We. That single word anchors the otherwise desperate poem in hope. The second anchor comes in the final couplet: “My lungs are full:/ it’s wonderful,” symmetric bookend to the opening “It’s wonderful:/ my lungs are full.”

The reversal might be driven by poetic structure, but to me, it represents a powerful transformation.

The first lines move from wonder to full lungs. It must be wonderful, I can’t allow myself dark thoughts — so let me find something, anything, to attach my wonder to. I must be happy, so let me list 200 wholesome activities I can engage in during lockdown.

This sort of inference is inherently unstable. It can tip into irony at the slightest breeze: it must be “wonderful,” so let me add every small personal sorrow to the global grief of a pandemic.

“My lungs are full: it’s wonderful.” The wonder follows the air. Hope follows realism. Exuberance flows from neutrality. When Stachura inhales, he doesn’t assume it will be a miracle, doesn’t compare himself to those who can’t breathe. He simply experiences it; the miracle follows.


The third time through, the poem is exuberant. Some of the most profound moments of my life have been moments of simply breathing the air. During a ten-day meditation retreat, the ground beneath my feet felt as profound as a bike ride through Dutch tulip fields. During walks around the block in lockdown, the twitch of a rabbit’s nose or the flutter of a sparrow’s wing can be all the bliss I need. 

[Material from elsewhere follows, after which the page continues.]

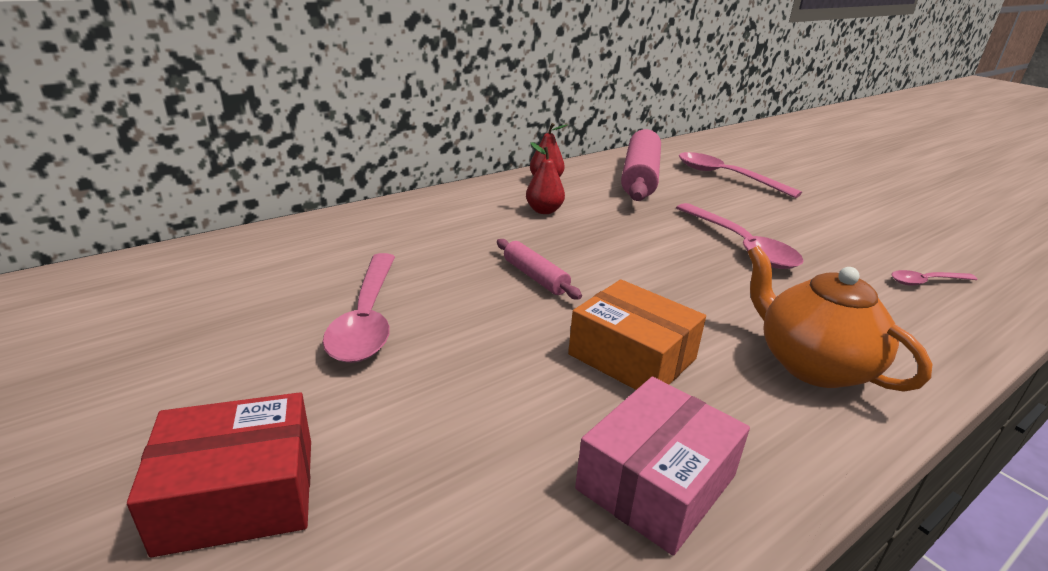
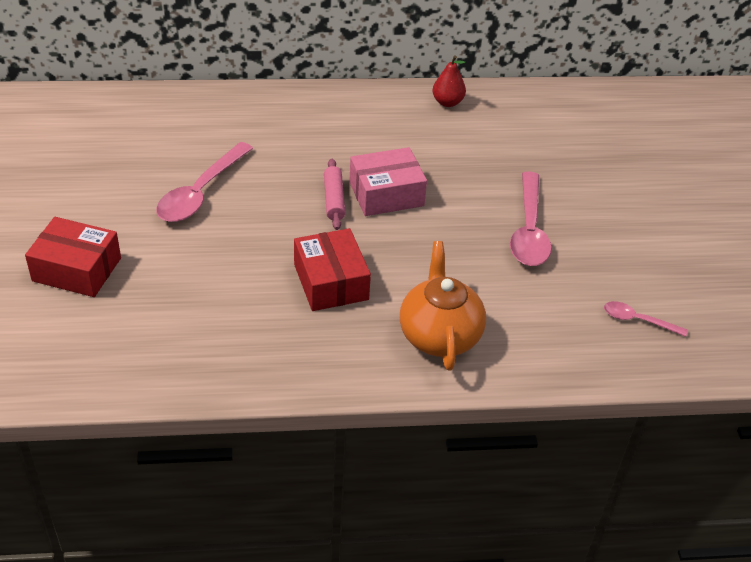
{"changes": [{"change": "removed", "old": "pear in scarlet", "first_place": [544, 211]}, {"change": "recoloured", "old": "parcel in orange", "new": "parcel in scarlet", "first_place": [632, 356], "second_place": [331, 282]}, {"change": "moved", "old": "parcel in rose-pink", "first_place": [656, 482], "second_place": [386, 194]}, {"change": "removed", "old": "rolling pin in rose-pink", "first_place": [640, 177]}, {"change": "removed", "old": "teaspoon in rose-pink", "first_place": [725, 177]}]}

If the pandemic helps us access such moments — power to us. But such experiences can be faked. No one but me can tell whether I’m really astonished by a rabbit, whether it’s my wonder that comes first or my full lungs. And if I fake it, I’m doing myself a horrible disservice, substituted the outward trappings of joy for the real thing.


At the suggestion of a meditation teacher, I have added another clause to my loving-kindness mantra: “may I rest in not knowing.” Only if I rest in my uncertainty, risk the air not being enough, can I discover its glorious neutrality.

Since the start of the lockdown, I’ve been baking bread, gardening, organizing a Zoom poetry night. After an evening of poetry, we extend our arms, then hug ourselves. It’s wonderful.

It might not sound like it, but wolves do howl for joy.


Daybreak is far, who knows how far. How do we stop swinging from chirpy optimism to unfounded despair? Stachura’s verse suggests a way towards honest hope.

Daybreak is far,
Can’t see a thing;
I have two feet;
We’ll make it there.

Look squarely at the darkness. Admit how little you know. Then, turn to what you have, to what is, for the moment, still up to you. As long as there are feet. As long as there is air.

Tragically, we won’t all make it there. The hope which is truly honest would cut the verse down:

Daybreak is far,
Can’t see a thing;
I have two feet;
We

Darkness, two feet, and an “us.” Maybe only the possibility of an “us.” I have that much hope. It is, for the moment, enough.

 — 

[1] Since Stachura was a poet who put great care into the lyrics of his songs, I think it’s fair to call these lyrics “poems.”

[2] I drafted most of this essay before the murder of George Floyd. Of course, that tragedy gives the poem another chilling dimension.

[3] Should I, or Stachura, have said “arms?” We Poles can be cavalier about appendages; our word for soccer literally means “legball.”